Euthanasia in the Netherlands

In 1991, in an effort to come to grips with the actual medical practice of euthanasia and assisted suicide, the Dutch Government established a government commission, headed by Professor Jan Remmelink to study the problem. The Remmelink Report opened the eyes of both the people of the Netherlands and the world to the extent of the practice of euthanasia in Holland. Remmelink found that 49,000 of the 130,000 deaths in the Netherlands each year were not natural but involved a “medical decision at the end of life” or MDEL. 95% of these MDEL cases involve, in equal numbers, either withholding treatment/discontinuing life support or the alleviation of pain and symptoms through medication that might hasten death. This latter (alleviating pain and symptoms) category accounted for approx. 20,000 deaths that had been hastened by a physicians decision. Actual euthanasia, using the official Dutch definition, occurred in 2,300 cases or 2% of all Dutch deaths. Dutch physicians helped 400 patients who requested suicide, for either mental illness or discomfort, to kill themselves in 1990. The alarming statistics of the Remmelink Report indicate that in thousands of cases decisions that might or were intended to end a fully competent patient’s life were made without consulting the patient.

Over 50% of Dutch physicians admitted to practicing euthanasia, most often on cancer patients. Only 60% kept written records of their euthanasia practice and only 29% filled out death certificates honestly in euthanasia cases.
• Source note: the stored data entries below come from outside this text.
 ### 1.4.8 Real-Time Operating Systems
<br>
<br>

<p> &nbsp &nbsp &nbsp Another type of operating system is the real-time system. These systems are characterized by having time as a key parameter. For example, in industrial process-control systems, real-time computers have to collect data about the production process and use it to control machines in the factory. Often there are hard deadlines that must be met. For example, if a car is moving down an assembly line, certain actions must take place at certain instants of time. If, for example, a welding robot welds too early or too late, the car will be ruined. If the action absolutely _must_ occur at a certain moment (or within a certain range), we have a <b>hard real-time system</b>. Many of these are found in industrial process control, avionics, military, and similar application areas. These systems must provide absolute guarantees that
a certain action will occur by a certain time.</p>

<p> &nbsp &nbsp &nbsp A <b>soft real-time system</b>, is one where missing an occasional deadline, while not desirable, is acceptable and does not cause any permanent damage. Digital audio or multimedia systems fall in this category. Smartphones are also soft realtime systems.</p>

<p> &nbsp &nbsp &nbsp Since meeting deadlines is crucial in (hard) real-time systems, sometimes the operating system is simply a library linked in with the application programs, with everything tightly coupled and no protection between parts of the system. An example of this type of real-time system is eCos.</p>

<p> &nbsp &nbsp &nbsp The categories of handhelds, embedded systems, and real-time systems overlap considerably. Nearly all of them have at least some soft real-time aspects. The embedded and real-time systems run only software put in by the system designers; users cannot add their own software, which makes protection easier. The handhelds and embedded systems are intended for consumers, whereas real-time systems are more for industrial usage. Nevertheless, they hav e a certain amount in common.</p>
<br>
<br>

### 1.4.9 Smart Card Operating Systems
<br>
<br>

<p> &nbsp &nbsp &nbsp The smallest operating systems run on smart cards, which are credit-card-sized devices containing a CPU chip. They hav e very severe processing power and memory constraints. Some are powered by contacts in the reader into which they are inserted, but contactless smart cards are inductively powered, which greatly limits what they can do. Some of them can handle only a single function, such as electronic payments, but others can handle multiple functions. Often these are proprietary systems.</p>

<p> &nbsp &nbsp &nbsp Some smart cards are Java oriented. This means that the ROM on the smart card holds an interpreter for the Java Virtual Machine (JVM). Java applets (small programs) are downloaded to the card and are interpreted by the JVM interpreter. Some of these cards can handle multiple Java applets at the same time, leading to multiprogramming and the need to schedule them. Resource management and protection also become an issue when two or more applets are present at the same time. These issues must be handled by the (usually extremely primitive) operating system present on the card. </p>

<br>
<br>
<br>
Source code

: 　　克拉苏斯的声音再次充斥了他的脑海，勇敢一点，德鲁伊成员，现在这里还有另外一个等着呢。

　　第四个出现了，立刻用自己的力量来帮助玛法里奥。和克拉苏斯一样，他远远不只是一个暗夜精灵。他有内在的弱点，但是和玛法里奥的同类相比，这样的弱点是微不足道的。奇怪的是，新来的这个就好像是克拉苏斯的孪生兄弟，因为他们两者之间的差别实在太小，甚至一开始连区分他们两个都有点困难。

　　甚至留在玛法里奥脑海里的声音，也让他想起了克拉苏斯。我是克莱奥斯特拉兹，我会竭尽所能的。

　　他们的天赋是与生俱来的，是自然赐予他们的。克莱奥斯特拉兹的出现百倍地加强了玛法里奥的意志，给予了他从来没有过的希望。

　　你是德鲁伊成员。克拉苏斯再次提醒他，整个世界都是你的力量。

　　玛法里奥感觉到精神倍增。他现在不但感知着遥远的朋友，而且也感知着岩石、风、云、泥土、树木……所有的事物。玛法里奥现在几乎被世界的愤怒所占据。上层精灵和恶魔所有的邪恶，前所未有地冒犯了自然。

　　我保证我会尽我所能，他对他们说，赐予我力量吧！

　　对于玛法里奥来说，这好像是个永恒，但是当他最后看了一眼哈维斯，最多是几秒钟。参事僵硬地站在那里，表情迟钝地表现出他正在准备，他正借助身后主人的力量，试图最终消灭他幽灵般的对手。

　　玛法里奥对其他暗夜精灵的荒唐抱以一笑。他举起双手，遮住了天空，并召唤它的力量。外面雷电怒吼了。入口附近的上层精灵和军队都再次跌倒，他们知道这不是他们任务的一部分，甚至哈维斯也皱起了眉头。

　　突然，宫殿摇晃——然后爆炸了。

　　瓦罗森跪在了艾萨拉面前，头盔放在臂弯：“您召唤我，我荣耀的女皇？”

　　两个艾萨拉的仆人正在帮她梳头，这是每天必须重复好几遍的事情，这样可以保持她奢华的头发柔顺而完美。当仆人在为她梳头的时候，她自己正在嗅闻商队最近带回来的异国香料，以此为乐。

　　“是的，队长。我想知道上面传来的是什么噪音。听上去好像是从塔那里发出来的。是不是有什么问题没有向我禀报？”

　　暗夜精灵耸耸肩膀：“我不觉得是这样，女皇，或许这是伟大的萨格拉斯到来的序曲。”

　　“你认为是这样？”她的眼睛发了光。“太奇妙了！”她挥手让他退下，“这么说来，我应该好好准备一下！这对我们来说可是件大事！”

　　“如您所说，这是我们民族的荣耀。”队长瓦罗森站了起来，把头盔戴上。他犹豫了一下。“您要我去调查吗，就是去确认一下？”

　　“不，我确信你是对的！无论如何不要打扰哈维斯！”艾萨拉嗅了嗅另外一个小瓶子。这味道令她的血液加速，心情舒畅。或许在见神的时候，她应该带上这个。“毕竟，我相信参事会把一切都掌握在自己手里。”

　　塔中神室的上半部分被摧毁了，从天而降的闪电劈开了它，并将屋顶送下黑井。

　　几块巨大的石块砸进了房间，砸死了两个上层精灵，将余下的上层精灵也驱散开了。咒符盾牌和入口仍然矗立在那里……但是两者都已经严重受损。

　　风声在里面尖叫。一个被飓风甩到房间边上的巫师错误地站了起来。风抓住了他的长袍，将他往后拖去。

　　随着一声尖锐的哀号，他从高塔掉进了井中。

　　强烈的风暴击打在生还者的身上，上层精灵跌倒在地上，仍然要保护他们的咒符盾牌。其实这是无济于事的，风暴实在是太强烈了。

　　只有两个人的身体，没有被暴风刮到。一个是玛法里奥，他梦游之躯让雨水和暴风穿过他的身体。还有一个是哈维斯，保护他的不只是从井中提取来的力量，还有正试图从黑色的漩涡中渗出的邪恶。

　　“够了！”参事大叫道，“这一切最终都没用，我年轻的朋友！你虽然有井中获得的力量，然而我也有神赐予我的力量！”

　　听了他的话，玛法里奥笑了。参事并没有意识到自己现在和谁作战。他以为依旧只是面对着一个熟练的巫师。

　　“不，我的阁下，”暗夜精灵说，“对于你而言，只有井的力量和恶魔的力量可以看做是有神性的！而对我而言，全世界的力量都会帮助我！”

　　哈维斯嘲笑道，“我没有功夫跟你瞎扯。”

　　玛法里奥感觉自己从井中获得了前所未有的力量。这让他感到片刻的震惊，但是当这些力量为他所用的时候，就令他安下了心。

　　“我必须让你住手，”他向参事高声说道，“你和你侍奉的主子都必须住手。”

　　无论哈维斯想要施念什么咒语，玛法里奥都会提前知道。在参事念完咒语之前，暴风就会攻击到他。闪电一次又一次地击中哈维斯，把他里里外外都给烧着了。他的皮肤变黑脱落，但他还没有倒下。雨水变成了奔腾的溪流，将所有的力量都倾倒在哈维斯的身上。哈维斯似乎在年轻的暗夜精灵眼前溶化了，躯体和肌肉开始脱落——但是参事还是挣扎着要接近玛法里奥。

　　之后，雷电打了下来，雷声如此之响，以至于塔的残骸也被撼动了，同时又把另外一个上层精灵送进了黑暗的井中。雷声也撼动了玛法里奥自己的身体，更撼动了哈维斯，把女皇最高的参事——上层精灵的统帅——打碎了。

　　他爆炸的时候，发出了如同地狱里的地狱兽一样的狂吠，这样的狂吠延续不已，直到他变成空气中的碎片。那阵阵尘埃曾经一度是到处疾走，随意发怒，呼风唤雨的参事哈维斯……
In 1996 a second report on euthanasia in Holland (for 1995) was published. In the interim the number of cases where a doctor had made a decision with the intention to hasten death without the patients express request had risen from 15% to almost 20% of the total annual mortality rate of the Netherlands. At the same time, the number of cases of euthanasia, using the narrow Dutch definition, rose from 2,300 to over 3000, a 30% increase in just 5 years.

“If the patient is aged between 12 - 18, his or her legal representatives are involved in the decision making. If one of them cannot agree with the termination of life, the patients request is not granted, unless he keeps requesting and his termination of life is well-considered and the emergency situation does not permit delaying the termination of life according to the doctor’s judgement.”
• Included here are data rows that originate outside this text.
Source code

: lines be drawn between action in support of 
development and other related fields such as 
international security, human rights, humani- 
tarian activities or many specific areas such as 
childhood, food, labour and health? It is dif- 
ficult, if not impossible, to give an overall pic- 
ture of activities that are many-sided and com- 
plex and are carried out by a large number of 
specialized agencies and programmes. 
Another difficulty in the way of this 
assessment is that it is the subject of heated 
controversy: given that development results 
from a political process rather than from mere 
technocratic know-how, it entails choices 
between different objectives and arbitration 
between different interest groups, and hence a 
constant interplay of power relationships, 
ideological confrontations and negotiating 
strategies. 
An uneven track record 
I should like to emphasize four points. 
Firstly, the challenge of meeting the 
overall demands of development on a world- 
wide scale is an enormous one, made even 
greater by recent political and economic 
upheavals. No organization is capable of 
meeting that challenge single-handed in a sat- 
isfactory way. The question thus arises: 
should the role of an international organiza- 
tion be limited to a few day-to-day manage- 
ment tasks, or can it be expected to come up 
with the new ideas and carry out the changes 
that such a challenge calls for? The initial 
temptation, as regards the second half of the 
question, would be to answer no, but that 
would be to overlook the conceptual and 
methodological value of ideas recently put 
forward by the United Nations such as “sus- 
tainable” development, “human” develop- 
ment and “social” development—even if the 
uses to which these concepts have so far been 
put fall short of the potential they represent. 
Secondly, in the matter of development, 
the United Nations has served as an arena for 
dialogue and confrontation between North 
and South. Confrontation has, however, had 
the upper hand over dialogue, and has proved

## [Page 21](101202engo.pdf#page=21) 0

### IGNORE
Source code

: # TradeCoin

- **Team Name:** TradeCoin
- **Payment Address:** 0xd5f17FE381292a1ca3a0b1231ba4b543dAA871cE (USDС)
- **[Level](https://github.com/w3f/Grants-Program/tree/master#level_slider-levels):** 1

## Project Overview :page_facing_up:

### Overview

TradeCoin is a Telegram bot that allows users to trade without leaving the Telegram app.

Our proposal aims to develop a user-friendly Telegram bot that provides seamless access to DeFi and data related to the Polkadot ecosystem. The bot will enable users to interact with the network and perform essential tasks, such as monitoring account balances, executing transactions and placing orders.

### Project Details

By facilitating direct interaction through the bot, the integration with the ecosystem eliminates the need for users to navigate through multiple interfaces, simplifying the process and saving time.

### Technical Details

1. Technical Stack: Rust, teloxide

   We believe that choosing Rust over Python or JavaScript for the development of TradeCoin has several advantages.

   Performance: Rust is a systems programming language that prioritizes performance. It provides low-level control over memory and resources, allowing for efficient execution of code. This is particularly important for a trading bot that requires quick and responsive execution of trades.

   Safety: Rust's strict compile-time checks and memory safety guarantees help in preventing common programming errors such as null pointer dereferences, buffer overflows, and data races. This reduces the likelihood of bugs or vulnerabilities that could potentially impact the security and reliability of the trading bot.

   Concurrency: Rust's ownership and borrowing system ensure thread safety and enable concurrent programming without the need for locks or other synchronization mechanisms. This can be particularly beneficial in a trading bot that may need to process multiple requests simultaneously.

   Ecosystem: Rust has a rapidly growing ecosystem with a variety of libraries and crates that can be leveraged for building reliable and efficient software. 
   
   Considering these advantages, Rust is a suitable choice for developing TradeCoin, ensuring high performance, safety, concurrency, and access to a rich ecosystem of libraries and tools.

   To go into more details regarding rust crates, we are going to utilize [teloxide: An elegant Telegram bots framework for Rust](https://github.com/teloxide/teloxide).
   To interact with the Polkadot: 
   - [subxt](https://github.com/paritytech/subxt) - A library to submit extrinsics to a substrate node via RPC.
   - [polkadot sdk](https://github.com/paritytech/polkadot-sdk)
Canadian professor of law and medicine at McGill University, Margaret Somerville, has said “…strict guidelines or no, legalized euthanasia has less to do with “unbearable suffering” than with institutionalizing murder in the medical profession.” This is precisely what has happened in the Netherlands.

In 30 years Holland has moved from assisted suicide to euthanasia, from euthanasia of people who are terminally ill to euthanasia of those who are chronically ill, from euthanasia for physical illness to euthanasia for mental illness, from euthanasia for mental illness to euthanasia for psychological distress or mental suffering, and from voluntary euthanasia to involuntary euthanasia or as the Dutch prefer to call it “termination of the patient without explicit request”.
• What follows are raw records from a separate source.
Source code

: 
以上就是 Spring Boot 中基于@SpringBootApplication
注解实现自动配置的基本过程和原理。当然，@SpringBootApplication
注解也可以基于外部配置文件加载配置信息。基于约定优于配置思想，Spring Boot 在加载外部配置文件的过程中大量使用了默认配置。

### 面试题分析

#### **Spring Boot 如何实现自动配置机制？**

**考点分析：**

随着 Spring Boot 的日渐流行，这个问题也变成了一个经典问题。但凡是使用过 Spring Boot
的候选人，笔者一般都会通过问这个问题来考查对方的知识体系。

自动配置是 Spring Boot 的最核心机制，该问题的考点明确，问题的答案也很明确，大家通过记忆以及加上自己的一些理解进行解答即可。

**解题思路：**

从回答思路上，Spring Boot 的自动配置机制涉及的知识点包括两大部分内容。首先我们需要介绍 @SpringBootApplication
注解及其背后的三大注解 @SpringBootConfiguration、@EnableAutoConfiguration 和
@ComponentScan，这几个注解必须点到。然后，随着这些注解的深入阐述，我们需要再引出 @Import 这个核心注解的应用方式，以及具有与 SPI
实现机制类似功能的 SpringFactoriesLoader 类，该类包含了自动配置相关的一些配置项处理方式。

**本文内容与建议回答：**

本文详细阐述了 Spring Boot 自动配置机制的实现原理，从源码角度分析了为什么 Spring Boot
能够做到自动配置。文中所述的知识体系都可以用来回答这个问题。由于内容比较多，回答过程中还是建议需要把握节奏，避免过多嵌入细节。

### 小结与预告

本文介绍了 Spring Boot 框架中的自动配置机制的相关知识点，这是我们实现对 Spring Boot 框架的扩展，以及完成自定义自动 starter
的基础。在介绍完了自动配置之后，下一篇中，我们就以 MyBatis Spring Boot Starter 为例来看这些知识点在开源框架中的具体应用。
It is now considered a form of discrimination against the chronically ill to deny them assisted death because they will be forced to suffer longer than those who are terminally ill and it is considered bias to force endurance of psychological pain when it is not associated with physical illness. The next step, non-voluntary euthanasia, is then justified by appealing to our social duty to care for patients who are not competent to choose for themselves.